Travel, Jetlag and Lack of Sleep

Friday 25th – Saturday 26th April 2008

The basic problems with traveling to the other side of the globe are of course manifold. Firstly there is the inhuman time one must get out of bed when getting a plane from Edinburgh airport that departs at 6am – for a check-in sometime after 4am but before 05:40 at the latest you need to jump out of bed, shiny and fit, at around 3 and be on the road half an hour later. There are advantages, though they are few, this is the only time of day when one may get along the Clydeside Roller Coaster (the stretch of road formerly known as the Clydeside Express Way) and the M8 in a spanky quick time – it is much easier to get through the neck of this bottle when there is nothing else in the way. Care must be taken not to be so relaxed, however, that one falls asleep at the wheel – this would be a poor start to one’s holiday.

The usual gauntlet of check-in and security are not nearly as stressful at this time in the morning but the real pain starts to hit as you collapse into a seat waiting to board the plane in the lounge. Just when you’re thinking “I could have a quick snooze”, the sun has the indecency to begin to rise which plays havoc with your circadian rhythm. This is not the last of the havoc that shall be caused. Two and a half hours later and I’m in Charles De Gaulle Airport, completely wired, desperate to sleep but unable to and a three hour wait to endure before boarding the long haul stretch to Tokyo. The plan, obviously, is to stay awake till I’ve boarded that plane – eat the first meal and call it “late supper” go to sleep and wake up around 6am Tokyo time hopefully kicked straight into the new time zone.

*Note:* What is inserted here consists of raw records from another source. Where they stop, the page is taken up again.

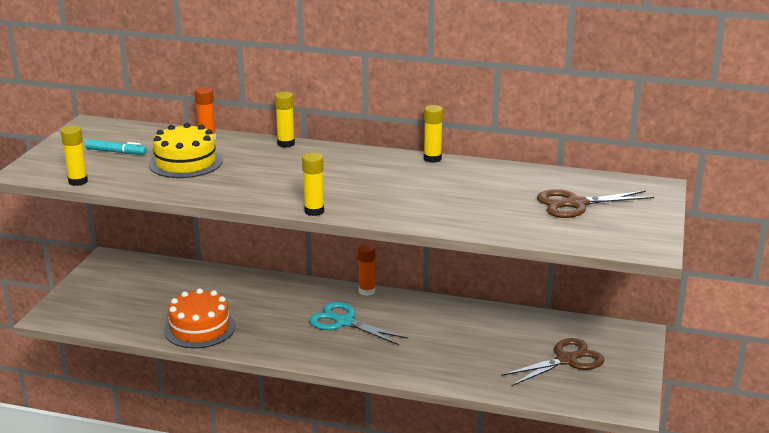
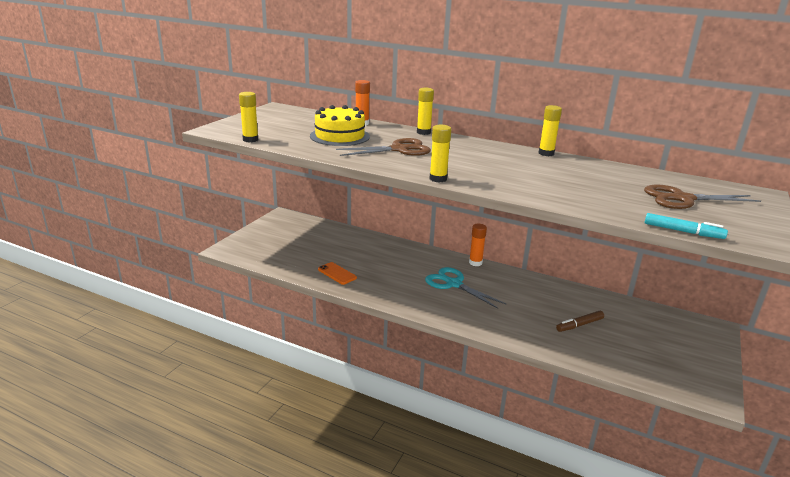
camera: 10 degrees right, 0 degrees up
turquoise marker [85,139,147,155] -> turquoise marker moved to [645,213,728,239]
orange cake [164,288,236,348] -> orange phone [318,262,357,285]
brown scissors [501,338,605,386] -> brown scissors moved to [336,138,431,156]
none -> brown marker [556,311,604,332]

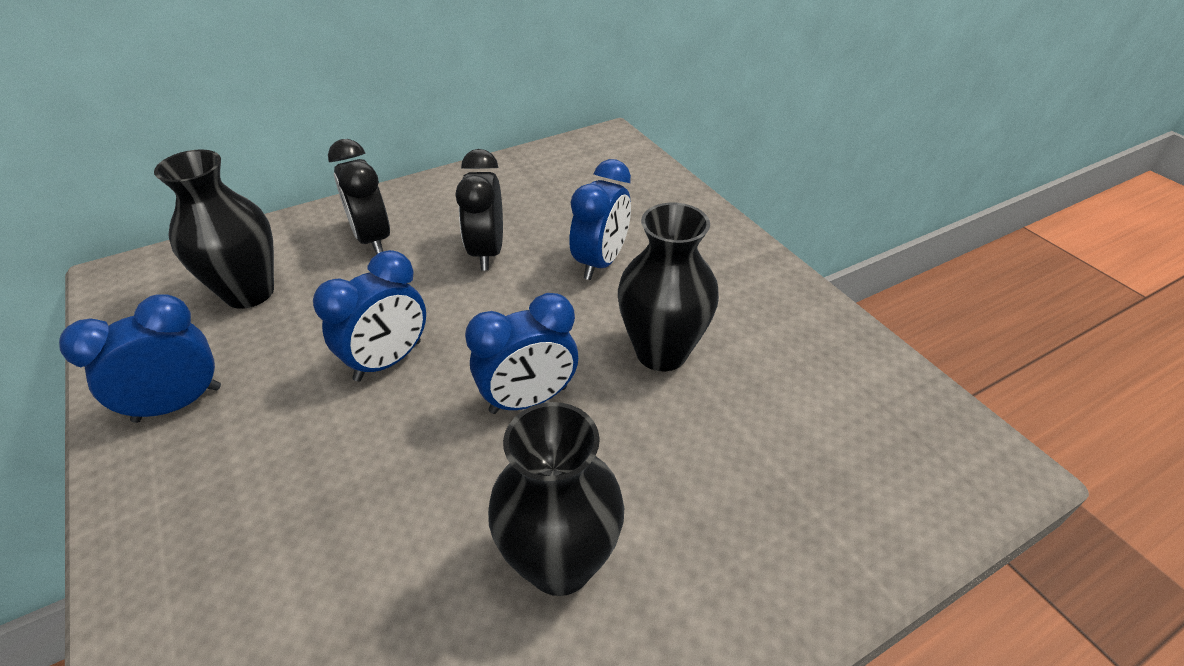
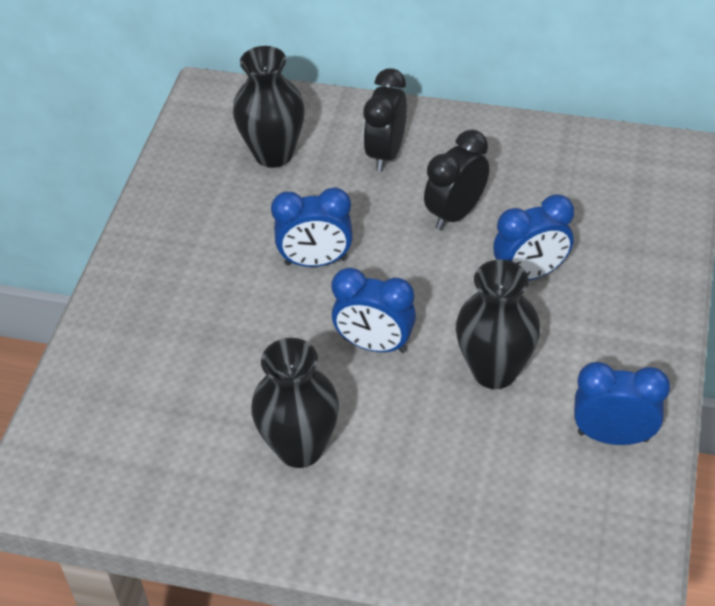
camera: 45 degrees right, 5 degrees up
blue clock [59,294,221,423] -> blue clock moved to [574,362,670,445]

This was a fine plan but with one fatal flaw: the Spanish. A tour group of Spaniards was also joining this flight, greeting each other like long lost friends in the airport lounge and starting a disparate break-neck speed conversation between little pockets of them from which one would occasionally split off and weave into one of the other groups ensuring a continuous buzz of excited chatter and dispersion of hot gossip. And what better place to continue this party than in the sky for fully ten out of the twelve hours we spent up there – only broken up for the bits at the start and finish when they are forced to be pinned to their seats. Sleep was simply not an option. In fact I did begin to drift off at one point only to be disturbed by a medical emergency in the row beside me. Medical Emergency is a strong term for a chap who had loaded themselves with alcohol and, I suspect, a sprinkling of something nasally consumed and had fallen into a dwam (a scots word meaning a woozy sleep). This earned him an upgrade to first class and me the final lost hope of spending any time in this twenty four hour period asleep.

Wired. Tokyo, luckily, is not too bad a city to be in this sort of frame of mind – we arrive by bus from the airport in Shinjuku – a bustling and busy shopping, business and governmental district. Carefully weave luggage through the press of bodies in the labyrinthine station and make it to the line that takes us three stops to our apartment. I had noticed this before about Tokyo but it only just now occurred to me to ask the reason for the plethora of cables that snake their way through the streets to step down transformers and local loops, stringing the buildings together like a demented spider who has decided to try and cut the sun off from ever reaching the ground. Why aren’t these buried? I actually can’t think of any western city at all where the power is not buried and telephony wires will at worst only be above the sod for a few hundred yards before they reach a junction box. This is a high risk earthquake zone – surely these things would be damn dangerous in a serious quake? Like so many of Japan’s wonderful little oddities there is no good explanation beyond the bureaucratic nightmare of negotiating with all the land owners to arrange such an undertaking and more simply that this is just not the way it is done here.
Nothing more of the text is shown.